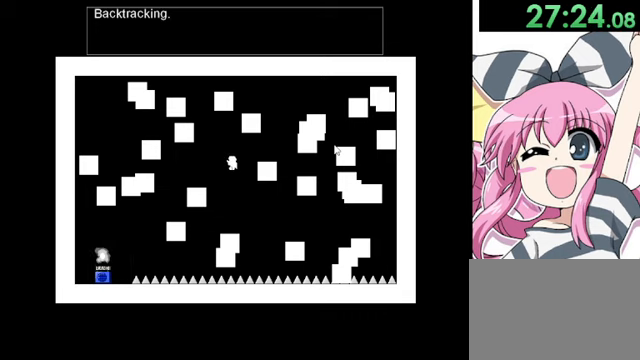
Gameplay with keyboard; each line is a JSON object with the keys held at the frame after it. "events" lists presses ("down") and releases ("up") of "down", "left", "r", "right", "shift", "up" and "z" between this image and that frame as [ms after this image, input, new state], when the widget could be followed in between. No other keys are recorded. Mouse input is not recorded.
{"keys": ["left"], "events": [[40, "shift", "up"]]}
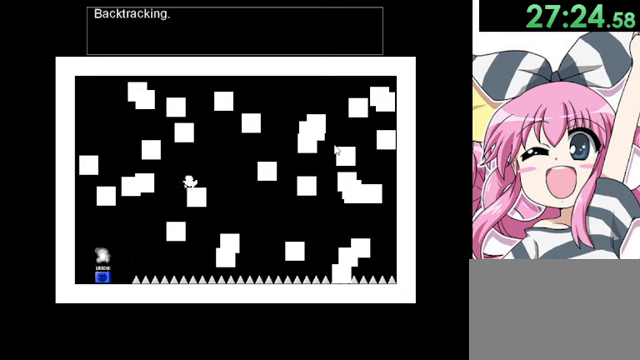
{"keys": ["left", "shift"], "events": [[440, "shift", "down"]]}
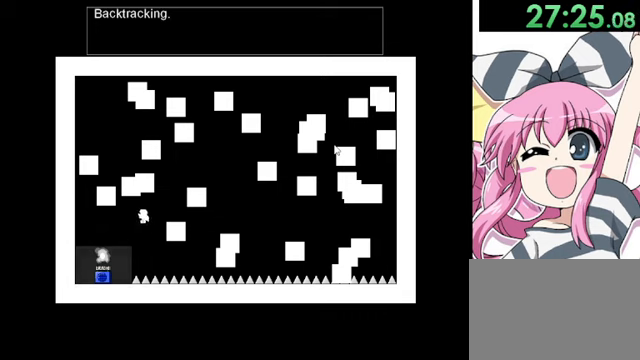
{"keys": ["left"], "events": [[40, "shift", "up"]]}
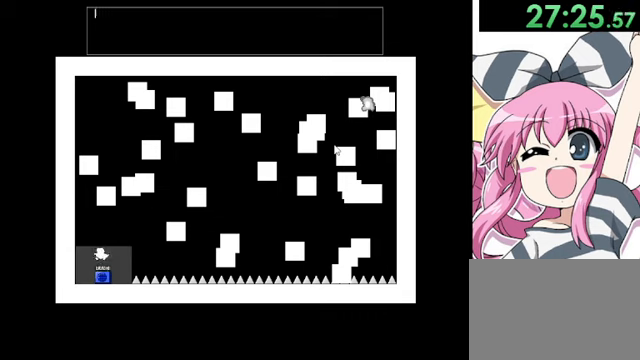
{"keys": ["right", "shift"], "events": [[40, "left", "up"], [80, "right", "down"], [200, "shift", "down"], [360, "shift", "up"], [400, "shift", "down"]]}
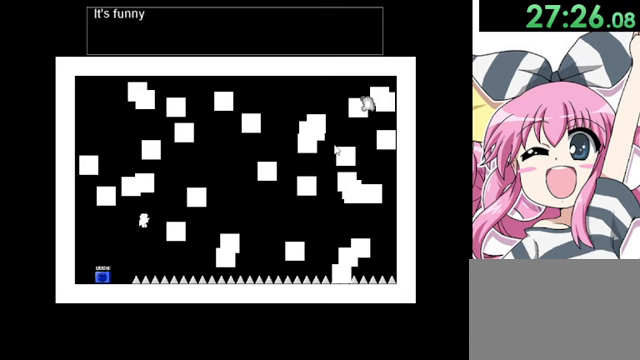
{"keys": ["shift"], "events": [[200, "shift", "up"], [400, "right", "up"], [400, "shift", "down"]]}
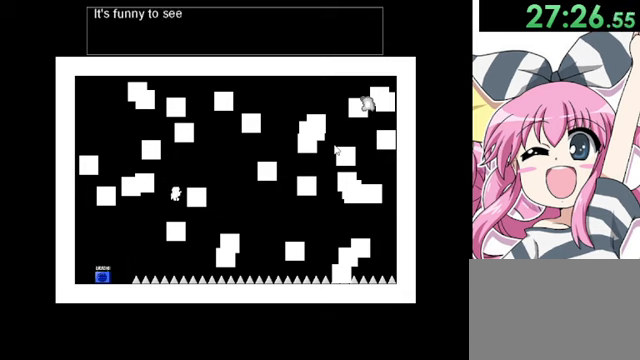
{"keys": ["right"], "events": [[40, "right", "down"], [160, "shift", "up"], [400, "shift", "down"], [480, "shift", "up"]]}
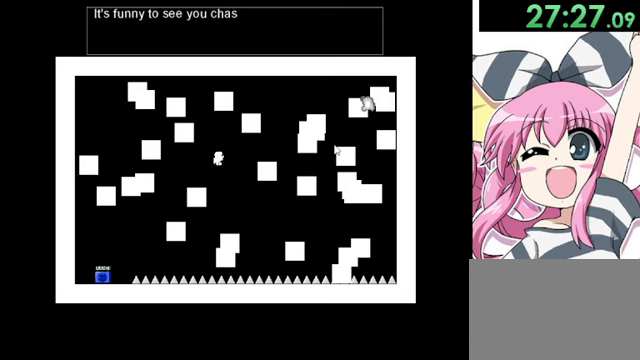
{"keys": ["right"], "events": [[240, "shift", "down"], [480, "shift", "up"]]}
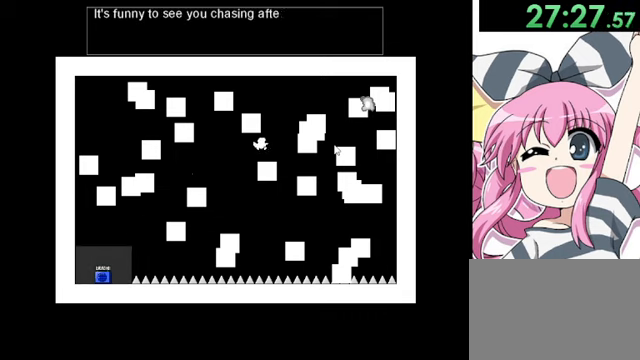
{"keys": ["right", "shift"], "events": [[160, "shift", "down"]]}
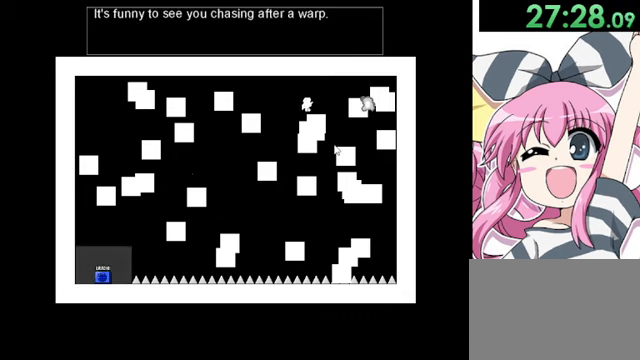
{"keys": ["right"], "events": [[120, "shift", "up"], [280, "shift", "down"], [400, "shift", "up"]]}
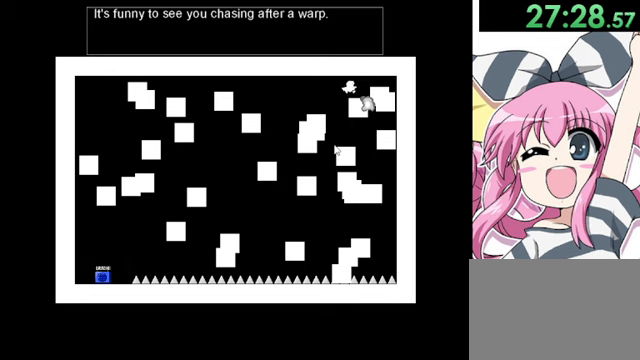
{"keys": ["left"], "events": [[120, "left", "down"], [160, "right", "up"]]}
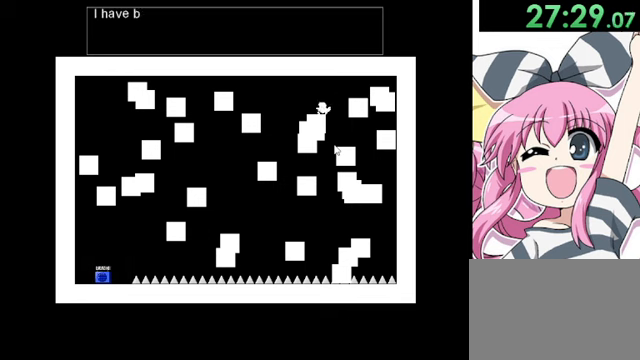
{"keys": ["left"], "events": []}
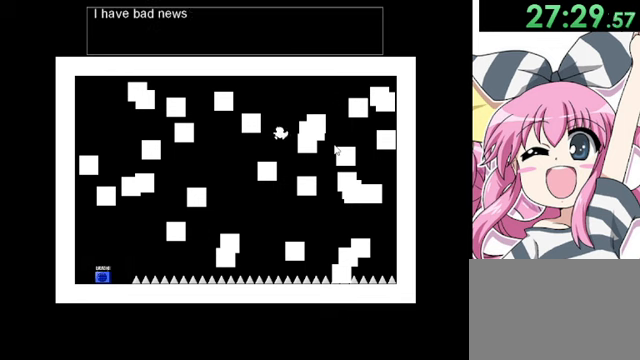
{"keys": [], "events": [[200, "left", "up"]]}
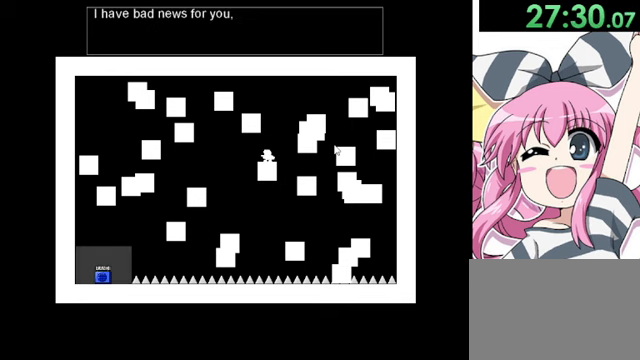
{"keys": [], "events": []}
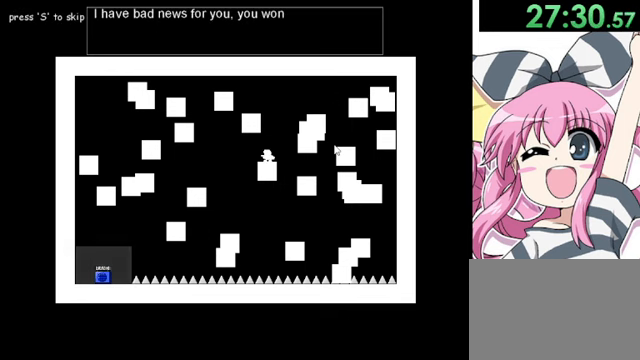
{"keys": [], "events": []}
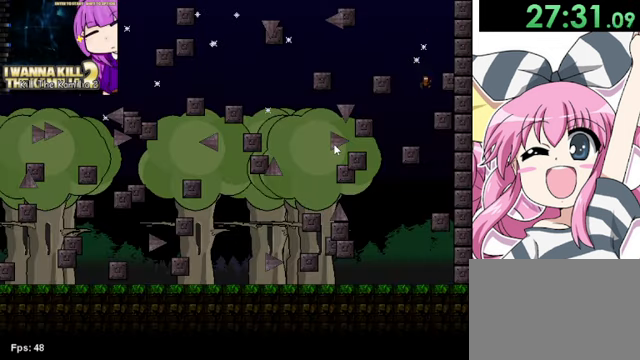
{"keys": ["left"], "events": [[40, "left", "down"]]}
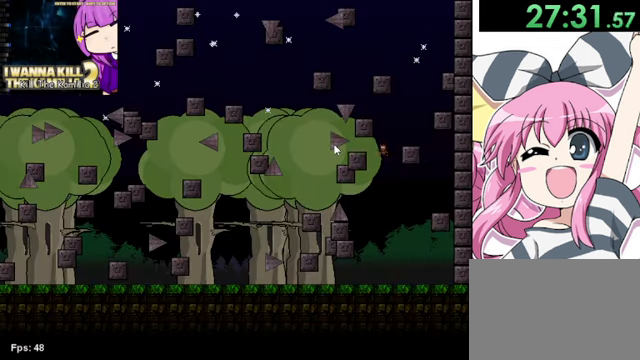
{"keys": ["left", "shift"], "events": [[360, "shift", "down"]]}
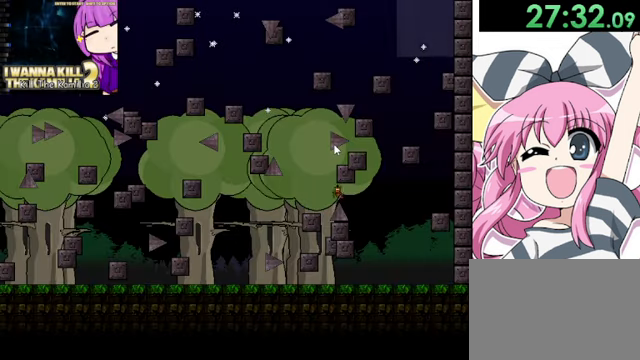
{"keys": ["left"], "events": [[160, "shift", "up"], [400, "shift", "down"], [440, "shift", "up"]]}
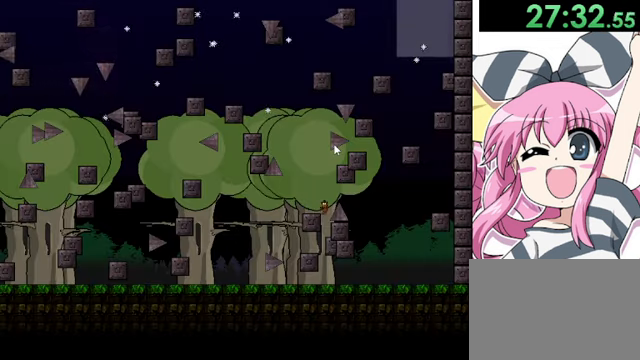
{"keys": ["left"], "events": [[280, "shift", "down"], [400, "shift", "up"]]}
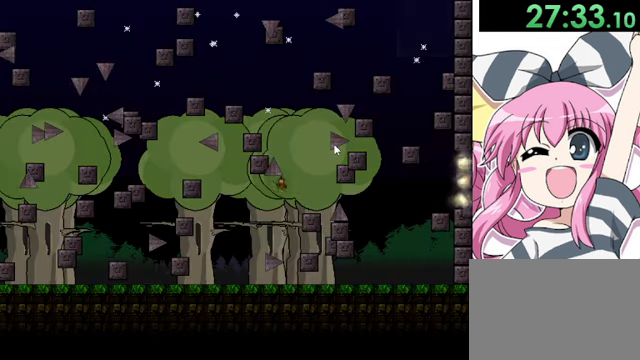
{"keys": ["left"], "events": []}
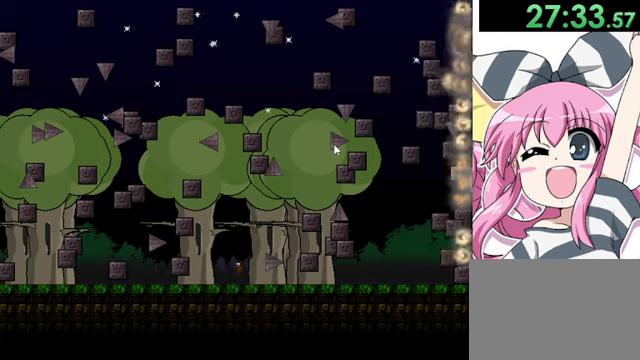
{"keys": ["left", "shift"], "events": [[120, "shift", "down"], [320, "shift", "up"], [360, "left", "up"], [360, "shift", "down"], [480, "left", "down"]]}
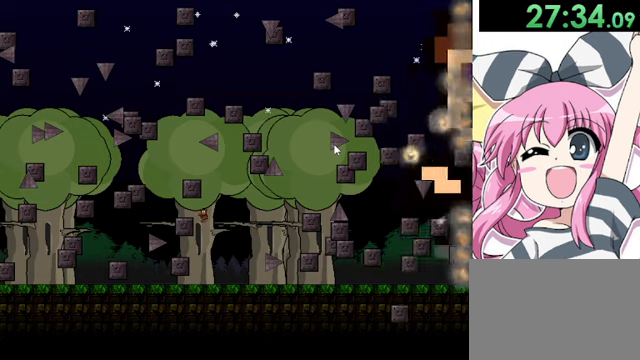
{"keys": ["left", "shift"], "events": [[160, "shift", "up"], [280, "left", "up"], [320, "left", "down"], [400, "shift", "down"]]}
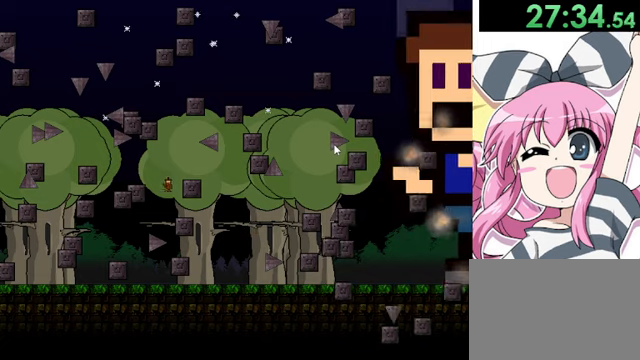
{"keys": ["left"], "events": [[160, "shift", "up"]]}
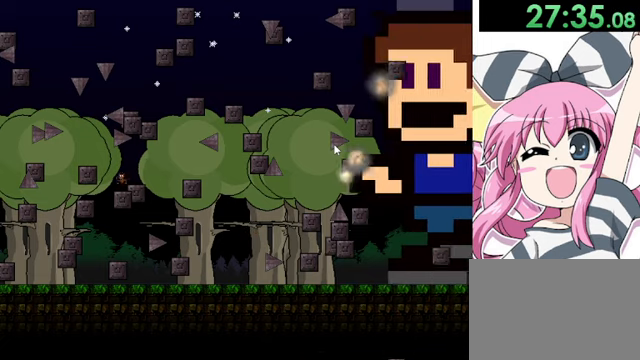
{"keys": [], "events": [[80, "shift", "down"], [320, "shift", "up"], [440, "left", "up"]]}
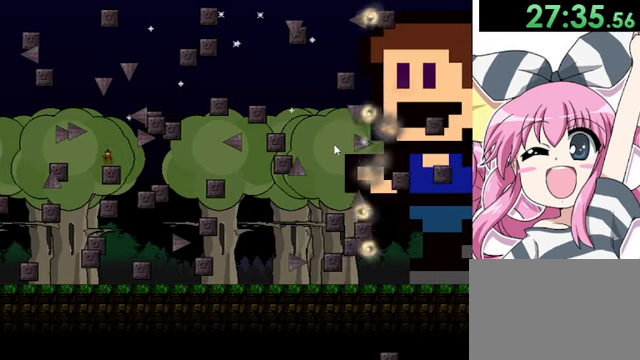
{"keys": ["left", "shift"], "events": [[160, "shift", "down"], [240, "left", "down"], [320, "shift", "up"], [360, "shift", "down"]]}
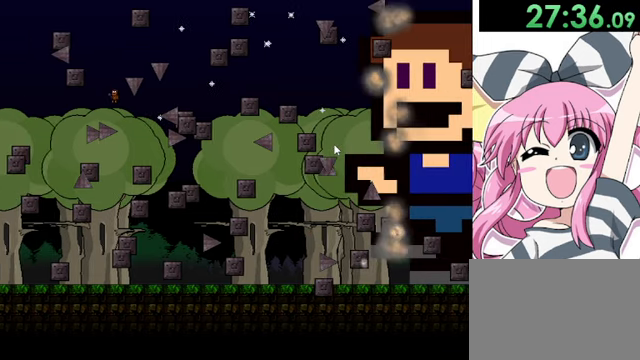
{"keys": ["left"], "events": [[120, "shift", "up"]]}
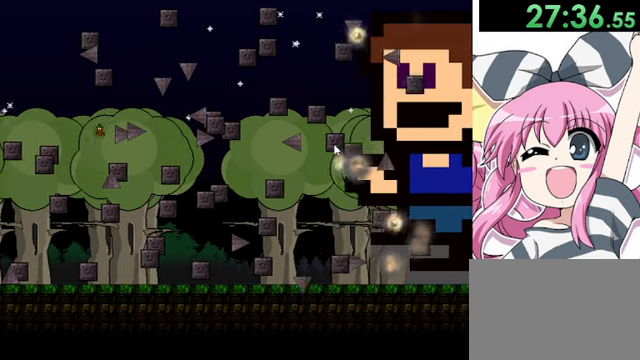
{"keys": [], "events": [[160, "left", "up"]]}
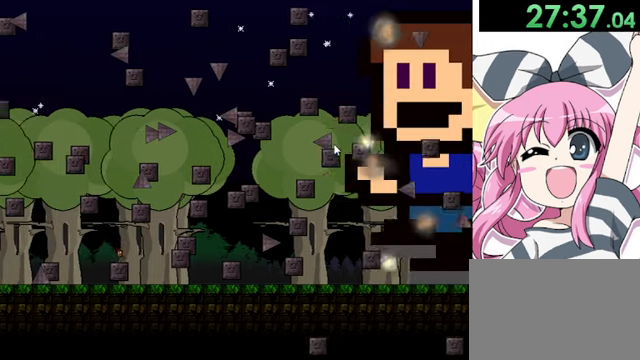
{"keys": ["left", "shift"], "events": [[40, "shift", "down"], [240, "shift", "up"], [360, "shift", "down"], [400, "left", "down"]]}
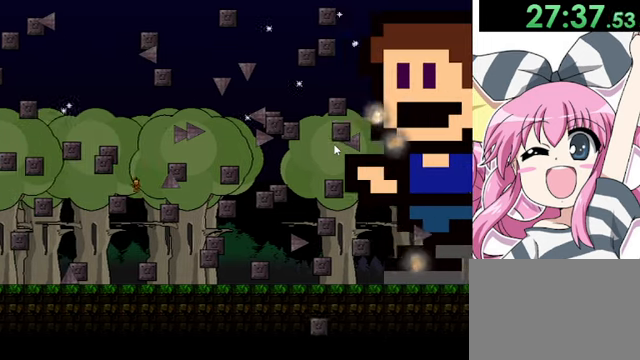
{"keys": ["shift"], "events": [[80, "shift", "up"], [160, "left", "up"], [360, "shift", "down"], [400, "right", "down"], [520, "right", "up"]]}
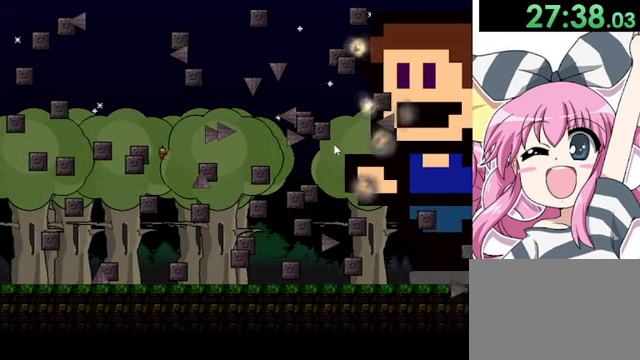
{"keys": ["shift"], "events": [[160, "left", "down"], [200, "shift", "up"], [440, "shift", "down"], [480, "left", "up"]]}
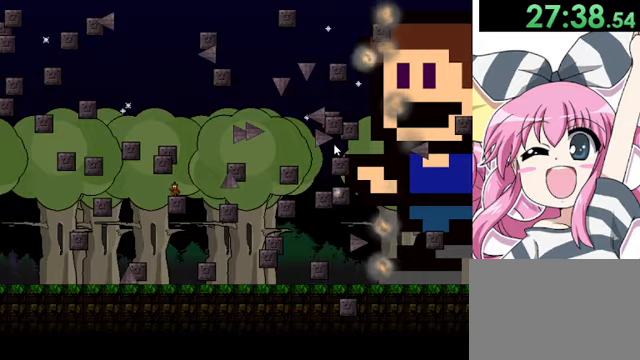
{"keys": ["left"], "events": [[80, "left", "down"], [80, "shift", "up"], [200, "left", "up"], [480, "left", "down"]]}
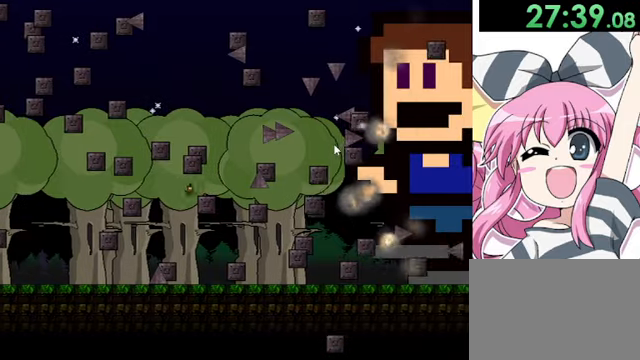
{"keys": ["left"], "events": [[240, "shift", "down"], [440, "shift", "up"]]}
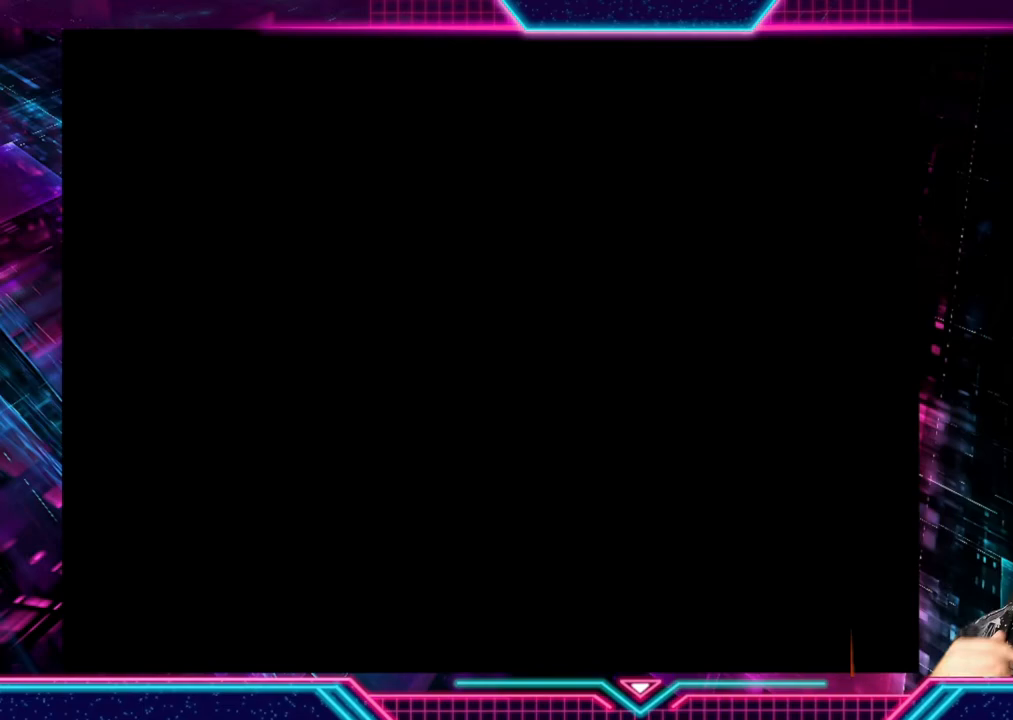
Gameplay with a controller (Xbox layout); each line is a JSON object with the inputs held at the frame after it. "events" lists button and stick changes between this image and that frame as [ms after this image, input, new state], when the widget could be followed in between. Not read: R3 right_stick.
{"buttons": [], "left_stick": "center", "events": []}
=-=-=-=-=
- What you are asked to do -
Go over the records above and tally each line that includes "object". Give the total by itself.

- Completed exercise -
2